Anjani Gupta is currently pursuing her Ph.D. in Computer Science and Engineering from Indira Gandhi Delhi Technical University for Women (IGDTUW), New Delhi, India. She completed her M.Tech. and B.Tech. degrees from Himachal Pradesh University (HPU), Shimla. Her research interests include artificial intelligence, deep learning, machine learning, blockchain, Internet of Things (IoT), and data-driven intelligent systems, with a particular focus on cybersecurity, behavioural biometrics, and smart applications. She has authored and co-authored several research papers published in reputed national and international journals and conferences, including SCI and Scopus-indexed publications. Her recent research contributions involve optimization algorithms, generative AI models, and advanced deep learning techniques for secure and intelligent computing systems.

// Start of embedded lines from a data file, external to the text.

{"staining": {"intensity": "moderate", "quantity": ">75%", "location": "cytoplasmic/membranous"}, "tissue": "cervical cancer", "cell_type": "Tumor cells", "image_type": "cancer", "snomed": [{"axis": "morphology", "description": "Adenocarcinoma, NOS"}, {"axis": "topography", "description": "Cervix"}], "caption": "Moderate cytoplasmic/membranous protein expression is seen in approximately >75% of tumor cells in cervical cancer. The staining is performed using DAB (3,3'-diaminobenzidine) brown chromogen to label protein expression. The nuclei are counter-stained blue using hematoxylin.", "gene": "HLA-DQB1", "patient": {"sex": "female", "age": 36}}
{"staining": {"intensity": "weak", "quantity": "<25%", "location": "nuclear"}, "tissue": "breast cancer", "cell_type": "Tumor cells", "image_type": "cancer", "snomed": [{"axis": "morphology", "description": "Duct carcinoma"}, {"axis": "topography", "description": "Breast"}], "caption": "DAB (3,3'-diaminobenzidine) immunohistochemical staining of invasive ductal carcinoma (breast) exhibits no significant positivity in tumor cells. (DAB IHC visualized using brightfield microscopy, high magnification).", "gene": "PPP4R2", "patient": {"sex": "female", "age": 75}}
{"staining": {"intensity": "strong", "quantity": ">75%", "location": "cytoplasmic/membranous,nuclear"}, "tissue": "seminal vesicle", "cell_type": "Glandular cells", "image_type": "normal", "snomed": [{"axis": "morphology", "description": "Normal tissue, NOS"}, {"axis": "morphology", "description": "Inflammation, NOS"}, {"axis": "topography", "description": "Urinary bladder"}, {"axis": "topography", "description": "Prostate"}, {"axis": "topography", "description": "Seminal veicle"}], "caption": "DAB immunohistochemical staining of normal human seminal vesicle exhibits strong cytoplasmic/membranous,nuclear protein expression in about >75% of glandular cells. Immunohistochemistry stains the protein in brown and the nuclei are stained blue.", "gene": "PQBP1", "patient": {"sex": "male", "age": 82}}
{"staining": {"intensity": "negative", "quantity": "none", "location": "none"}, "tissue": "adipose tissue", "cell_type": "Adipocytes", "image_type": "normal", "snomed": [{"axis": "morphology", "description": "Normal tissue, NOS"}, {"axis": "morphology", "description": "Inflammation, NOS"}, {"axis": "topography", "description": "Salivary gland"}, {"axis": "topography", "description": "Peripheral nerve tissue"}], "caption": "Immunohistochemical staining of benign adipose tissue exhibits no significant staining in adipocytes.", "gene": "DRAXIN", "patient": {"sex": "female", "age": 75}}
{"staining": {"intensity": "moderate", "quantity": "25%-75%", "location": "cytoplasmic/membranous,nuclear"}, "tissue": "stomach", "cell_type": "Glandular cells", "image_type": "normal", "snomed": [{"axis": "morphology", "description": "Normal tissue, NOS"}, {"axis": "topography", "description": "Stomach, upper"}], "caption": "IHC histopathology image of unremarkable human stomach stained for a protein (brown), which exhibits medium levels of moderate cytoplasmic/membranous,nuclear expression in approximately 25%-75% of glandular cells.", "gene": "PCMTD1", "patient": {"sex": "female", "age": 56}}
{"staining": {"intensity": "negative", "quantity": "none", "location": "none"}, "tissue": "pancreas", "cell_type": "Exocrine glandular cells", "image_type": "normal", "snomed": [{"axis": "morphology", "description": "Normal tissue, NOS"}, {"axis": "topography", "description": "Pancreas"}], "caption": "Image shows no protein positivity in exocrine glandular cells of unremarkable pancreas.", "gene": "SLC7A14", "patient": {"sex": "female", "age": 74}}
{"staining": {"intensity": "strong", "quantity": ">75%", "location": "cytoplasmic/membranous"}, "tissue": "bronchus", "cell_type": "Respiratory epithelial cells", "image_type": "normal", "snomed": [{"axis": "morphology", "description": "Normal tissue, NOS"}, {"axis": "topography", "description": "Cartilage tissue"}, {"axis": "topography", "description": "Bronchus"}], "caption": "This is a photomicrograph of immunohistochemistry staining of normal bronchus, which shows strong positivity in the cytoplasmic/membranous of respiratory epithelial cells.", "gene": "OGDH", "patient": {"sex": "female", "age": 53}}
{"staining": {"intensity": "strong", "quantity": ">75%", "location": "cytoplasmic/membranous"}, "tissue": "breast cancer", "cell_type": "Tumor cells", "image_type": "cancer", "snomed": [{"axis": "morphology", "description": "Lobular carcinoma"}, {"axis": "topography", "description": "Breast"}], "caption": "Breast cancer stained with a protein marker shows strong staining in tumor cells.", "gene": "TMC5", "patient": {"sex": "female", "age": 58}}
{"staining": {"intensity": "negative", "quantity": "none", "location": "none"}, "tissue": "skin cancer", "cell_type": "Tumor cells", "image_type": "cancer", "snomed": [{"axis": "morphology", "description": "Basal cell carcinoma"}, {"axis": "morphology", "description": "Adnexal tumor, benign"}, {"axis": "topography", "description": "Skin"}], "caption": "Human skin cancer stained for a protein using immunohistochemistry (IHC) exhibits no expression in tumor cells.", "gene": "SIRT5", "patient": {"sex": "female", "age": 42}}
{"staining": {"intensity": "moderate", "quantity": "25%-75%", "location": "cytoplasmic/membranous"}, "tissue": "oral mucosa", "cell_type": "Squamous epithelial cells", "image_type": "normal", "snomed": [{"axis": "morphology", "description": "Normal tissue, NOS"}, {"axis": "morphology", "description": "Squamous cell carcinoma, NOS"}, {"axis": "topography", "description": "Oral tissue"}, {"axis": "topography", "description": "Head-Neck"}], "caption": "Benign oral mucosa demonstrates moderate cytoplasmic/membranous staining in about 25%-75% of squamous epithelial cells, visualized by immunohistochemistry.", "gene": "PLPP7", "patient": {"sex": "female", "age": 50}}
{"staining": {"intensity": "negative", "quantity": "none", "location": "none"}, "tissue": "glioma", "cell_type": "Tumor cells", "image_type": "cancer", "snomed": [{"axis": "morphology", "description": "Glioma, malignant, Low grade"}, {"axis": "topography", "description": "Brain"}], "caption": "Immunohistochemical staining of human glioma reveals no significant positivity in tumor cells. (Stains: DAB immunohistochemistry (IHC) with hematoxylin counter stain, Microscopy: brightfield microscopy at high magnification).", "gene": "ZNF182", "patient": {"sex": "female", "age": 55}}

Arunima Jaiswal has a Ph.D. in Computer Science & Engineering from Delhi Technological University (DTU), Delhi, India. She has received her M.Tech. (Master of Technology) degree from Delhi Technological University (DTU) and B.Tech. (Bachelor of Technology) from University School of Information Technology, (USIT) Guru Gobind Singh Indraprastha University (GGSIPU), Delhi. Currently, she is working as an Assistant Professor in Department of Computer Science & Engineering at the Indira Gandhi Delhi Technical University for Women (IGDTUW). She has many publications to her credit in various journals with high impact factor and international conferences. Her research interests are sentiment analysis, social media analytics, soft computing, machine learning, deep learning, social & semantic web.

Gaurav Indra received his B.Tech. (Computer Science & Engineering) degree from Guru Gobind Singh Indraprastha University, Delhi, India, in 2009, the M.Tech. (Software Engineering) degree from Delhi Technological University, in 2011, and earned his Ph.D. from University of Delhi in February 2022. Since 2018, he is working as an Assistant Professor in the Department of Information Technology at Indira Gandhi Delhi Technical University For Women. His specializations include network security, post quantum cryptography, mutual authentication in cognitive radio based IoT, secure communication in cognitive radio networks, and stochastic game theory. He is a member of the IEEE, ACM, IACR, and AAAI.